One bright spot was a rise last year in the number of Israelis who signed a consent card authorizing the use of organs in case of death. In 2010, 561,071 Israelis signed such authorizations, three times the numbers of such signatures at the start of the decade. In 2010, 228 organ transplant procedures were undertaken in Israel, constituting a decrease of 19 percent from the 2009 figure of 282. In 2010, 65 kidney transplants were conducted that used organs donated by deceased persons; this constituted a 30 percent drop from the preceding year's figure. In 2010, 39 liver transplants based on donations from deceased persons were reported - this was a 28 percent drop from the 2009 figure. There were 11 heart transplants last year, a decrease of 35 percent from 2009. In 2010, there was a 13 percent increase in kidney transplants from living donors. Sixty-nine such procedures in 2009 rose to a record number of 78 such transplants last year. The increase can be attributed to the conferral of thousands of shekels of compensation to living kidney donors, under a program initiated in 2010 by the transplant center.

Last year ended with the widely publicized organ transplant refusal of the family of soccer star Avi Cohen. In 2010, 60 families of the clinically deceased consented to organ transplants, and 62 refused.

The transplant center steering committee has authorized a plan whose details were revealed last month in Haaretz. It aims to increase the number of organ transplants in Israel.

The committee has authorized the creation of a new kidney donation process for the benefit of those awaiting a kidney. It is based on a model developed in the Netherlands, and the process will be headed by Dr. Alexander Yusim of the Rabin Medical Center, who is president of the Israel Transplant Society.

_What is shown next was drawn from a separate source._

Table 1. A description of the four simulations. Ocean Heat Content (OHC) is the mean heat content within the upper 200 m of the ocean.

It is to be implemented within three months. In addition, the steering committee approved for implementation this year a pilot program on the organs of those whose heart has stopped beating (such as victims of road accidents ). In these cases, heart beats will be continued artificially, by connecting the person to special instruments. The procedure has been introduced to Israel by Prof. Francis Delmonico, of Harvard University, who is responsible for transplant procedures at the World Health Organization. The model was developed in Catalonia, Spain, where organs were preserved in cases of road accident fatality by moving the victims to a hospital, where the suitability of organ use was assessed. According to Prof. Rafael Beyar, director of the Rambam Medical Center, who also served as chairman of the National Transplant Center, "this procedure can allow for an increase of dozens of organ transplants."

In May 2008, the Knesset passed a transplant law designating, for the first time, criminal punishments for the sale of organs, and restricting the stream of Israelis going overseas for transplant procedures with the financial support of local health maintenance organizations.

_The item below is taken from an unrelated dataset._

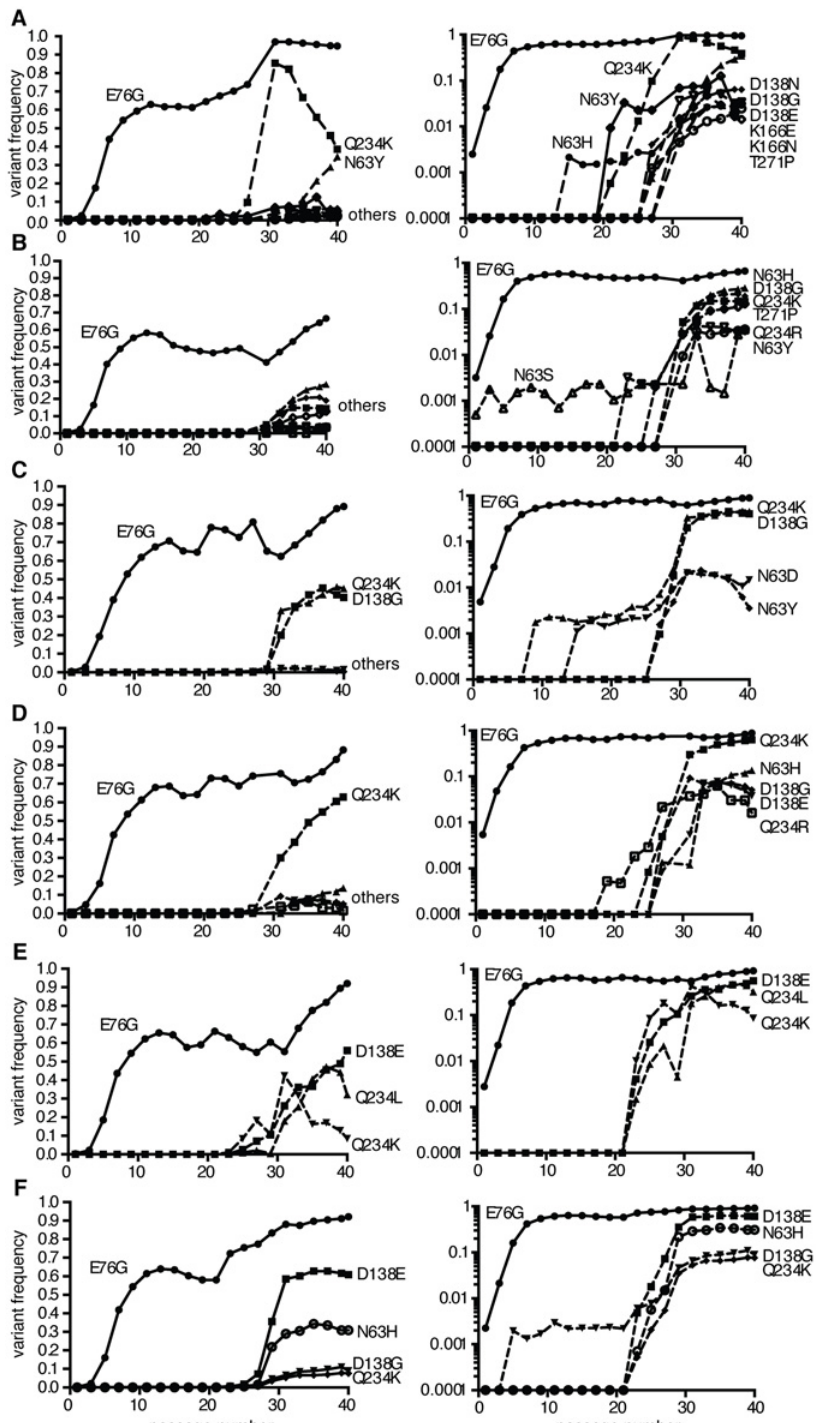
Fig 3. Population sequencing reveals multi-step adaptation of residues in the DAF-specific footprint during passage in A549 cells. (A-F) The virus populations were purified and deep sequenced for each replicate every two passages (p1, 3, 5, 7, etc...) across the P1 region coding for the four capsid proteins. The variant frequencies were determined by the ViVAN pipeline and all statistically significant mutations that showed a trend of increasing frequency were plotted in linear scale (left panels) and log scale (right panels).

Amos Kanaf, chairman of the National Kidney Transplants and Dialysis Association, says that "when the law was passed, we warned about an anticipated organ shortage in Israel. It is wrong that at a time when there is increased awareness about cancer and diabetes, we are moving backward in the area of organ transplant. The [new report's] findings attest to a failed policy devised by those who are responsible for attending to the issue at the National Transplant Center. There has been no change in the way the [transplant] issue has been handled over the past decade. We oppose the sale of organs; but kidney disease patients cannot understand why the state of Israel prefers dialysis to kidney transplant. The current situation cannot continue."